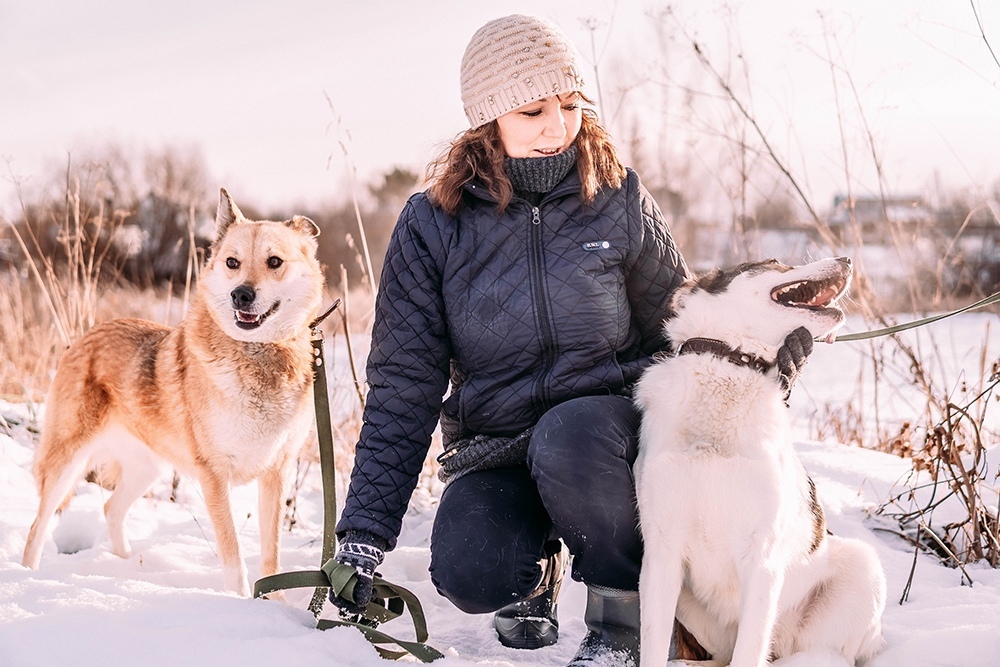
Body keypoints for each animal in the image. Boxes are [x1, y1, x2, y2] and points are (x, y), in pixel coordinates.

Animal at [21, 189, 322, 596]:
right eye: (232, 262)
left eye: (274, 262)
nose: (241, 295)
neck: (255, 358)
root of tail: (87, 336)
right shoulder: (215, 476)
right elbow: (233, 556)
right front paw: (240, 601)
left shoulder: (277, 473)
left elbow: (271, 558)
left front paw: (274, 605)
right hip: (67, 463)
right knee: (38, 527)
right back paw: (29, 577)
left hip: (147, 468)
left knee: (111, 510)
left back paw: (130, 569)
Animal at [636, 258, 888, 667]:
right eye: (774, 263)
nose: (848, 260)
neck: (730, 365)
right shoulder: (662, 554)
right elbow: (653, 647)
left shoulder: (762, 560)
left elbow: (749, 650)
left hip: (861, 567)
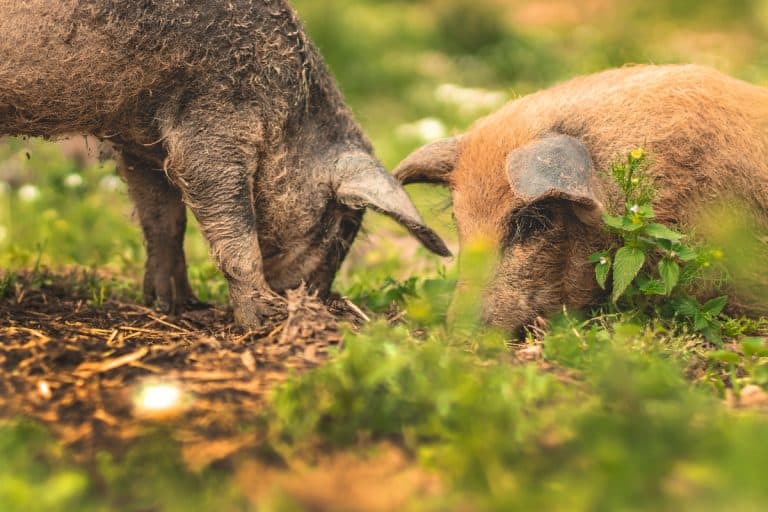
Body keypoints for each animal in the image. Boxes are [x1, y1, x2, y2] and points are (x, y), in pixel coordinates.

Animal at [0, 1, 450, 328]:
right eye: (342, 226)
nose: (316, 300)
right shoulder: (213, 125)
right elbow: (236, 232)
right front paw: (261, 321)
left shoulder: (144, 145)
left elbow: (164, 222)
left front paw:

---

Looking at the records above, how many lines contain "front"? Answer with the number alone.

4